═════ Document segment

Laity focuses his research on British Columbia history and Indigenous literature. In 2024, he worked as a research assistant on the Unsettling Scottish Studies: Canons, Chronologies, Colonialisms conference. At the conference, he also presented a paper on the writing of Eric Duncan, a Vancouver Island settler and author whose poetry and prose explore his Scottish identity and the differences between his Shetland origins and his adopted home in the Pacific Northwest. Laity’s article on ecology and caretaking in Duncan’s writing has been accepted for the edited volume, Unsettling Scottish Studies: Canons, Chronologies, Colonialisms, currently under consideration by Edinburgh University Press.

His current research centers on the Ts’msyen missionary William Henry Pierce, the son of a Scottish father and Indigenous mother whose six-decade career on British Columbia’s northern coast was memorialized in his autobiography From Potlatch to Pulpit. Through an examination of Pierce’s various published and unpublished writings, Laity is working to uncover how Pierce understood his Scottish identity and the role that it played in his career as an Indigenous missionary. 

The David and Mary Macaree Graduate Fellowship provides financial support to graduate students who demonstrate academic and research excellence and whose research focuses on Scottish history, literature, philosophy, politics, and/or culture.

The Fellowship is valued at $20,000 (paid over three terms).

══════════
═════ Provided material

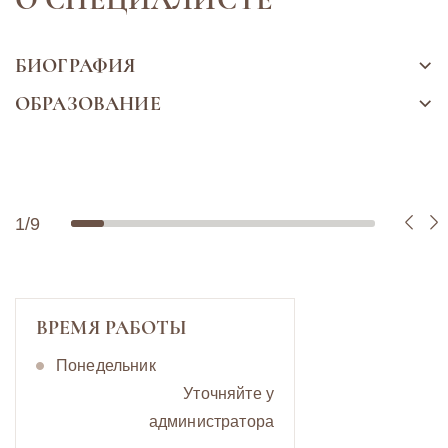
БИОГРАФИЯ
ОБРАЗОВАНИЕ
1
/
9
ВРЕМЯ РАБОТЫ
Понедельник
Уточняйте у
администратора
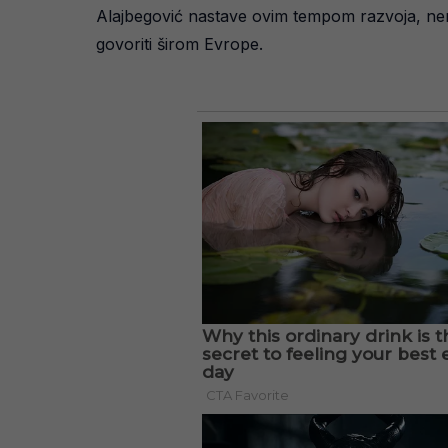
Alajbegović nastave ovim tempom razvoja, nema
govoriti širom Evrope.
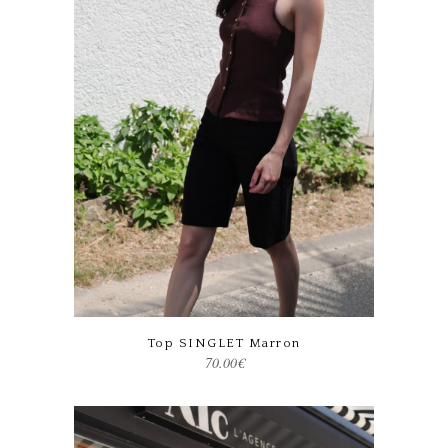
Ce produit a plusieurs variations. Les options peuvent être choisies sur la page du produit
Top SINGLET Marron
70.00
€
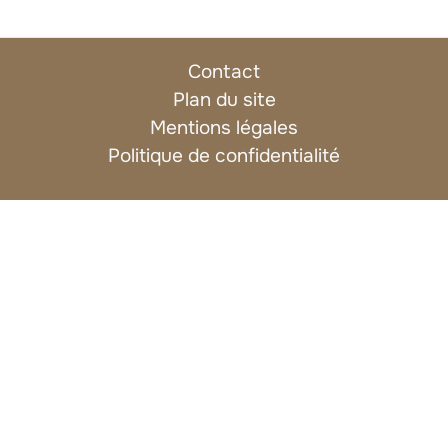
Contact
Plan du site
Mentions légales
Politique de confidentialité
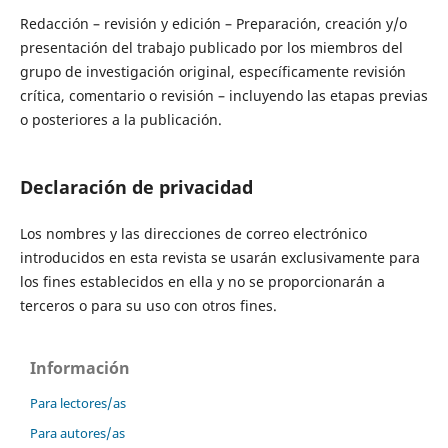
Redacción – revisión y edición – Preparación, creación y/o
presentación del trabajo publicado por los miembros del
grupo de investigación original, específicamente revisión
crítica, comentario o revisión – incluyendo las etapas previas
o posteriores a la publicación.
Declaración de privacidad
Los nombres y las direcciones de correo electrónico
introducidos en esta revista se usarán exclusivamente para
los fines establecidos en ella y no se proporcionarán a
terceros o para su uso con otros fines.
Información
Para lectores/as
Para autores/as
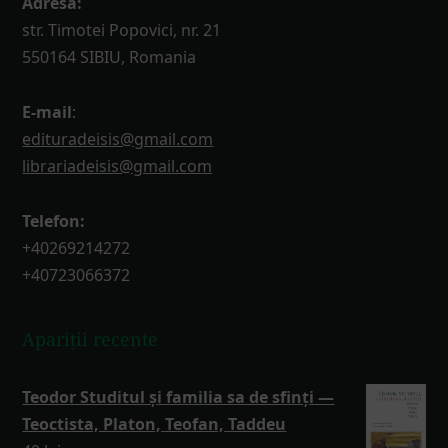
Adresă:
str. Timotei Popovici, nr. 21
550164 SIBIU, Romania
E-mail
:
edituradeisis@gmail.com
librariadeisis@gmail.com
Telefon:
+40269214272
+40723066372
Apariții recente
Teodor Studitul și familia sa de sfinți —
Teoctista, Platon, Teofan, Taddeu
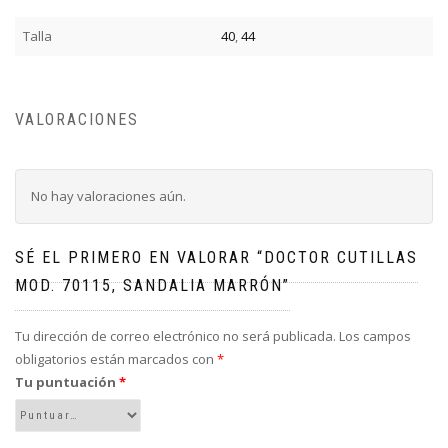
Talla
40
,
44
VALORACIONES
No hay valoraciones aún.
SÉ EL PRIMERO EN VALORAR “DOCTOR CUTILLAS
MOD. 70115, SANDALIA MARRÓN”
Tu dirección de correo electrónico no será publicada.
Los campos
obligatorios están marcados con
*
Tu puntuación
*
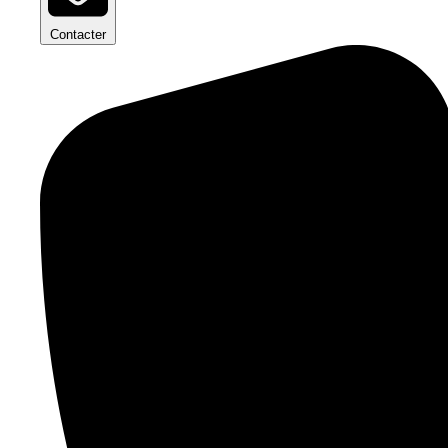
Contacter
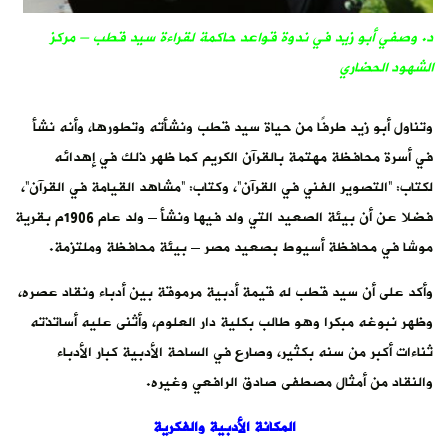
”،
نشأ – ولد عام 1906م بقرية
ه،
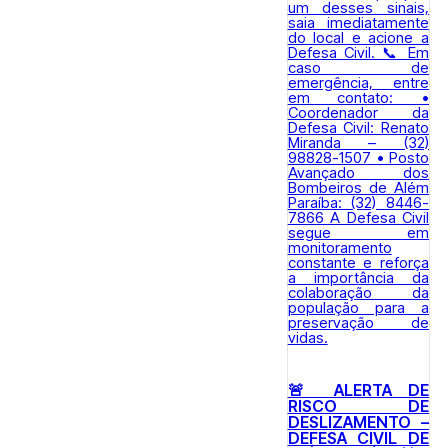
🚨 ALERTA DE
RISCO DE
DESLIZAMENTO –
DEFESA CIVIL DE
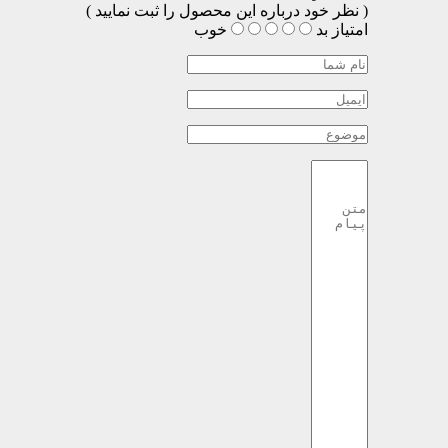
( نظر خود درباره این محصول را ثبت نمایید )
امتیاز
بد
خوب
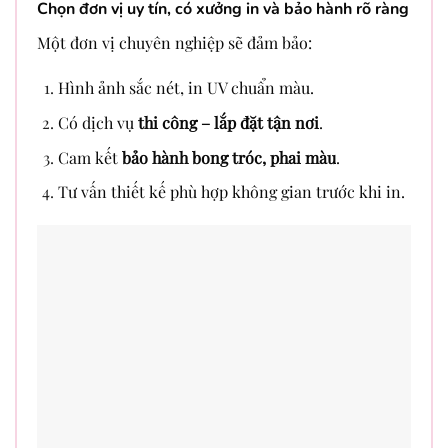
Chọn đơn vị uy tín, có xưởng in và bảo hành rõ ràng
Một đơn vị chuyên nghiệp sẽ đảm bảo:
Hình ảnh sắc nét, in UV chuẩn màu.
Có dịch vụ
thi công – lắp đặt tận nơi
.
Cam kết
bảo hành bong tróc, phai màu
.
Tư vấn thiết kế phù hợp không gian trước khi in.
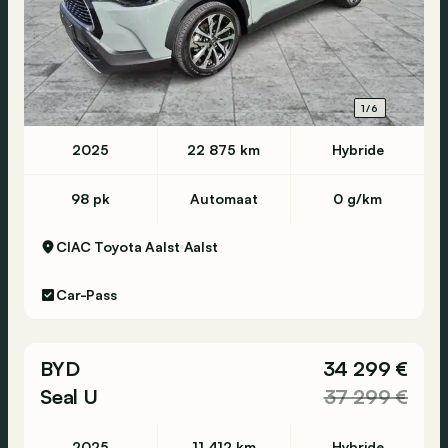
1/6
2025
22 875 km
Hybride
98 pk
Automaat
0 g/km
CIAC Toyota Aalst
Aalst
Car-Pass
BYD
34 299 €
Seal U
37 299 €
2025
11 412 km
Hybride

══════════

# [What you are asked to do]
According to the research profile, why is Laity examining William Henry Pierce's published and unpublished writings?

# [Response box]
Laity is examining Pierce's various published and unpublished writings to uncover how Pierce understood his Scottish identity. He also seeks to learn what role that identity played in Pierce's career as an Indigenous missionary.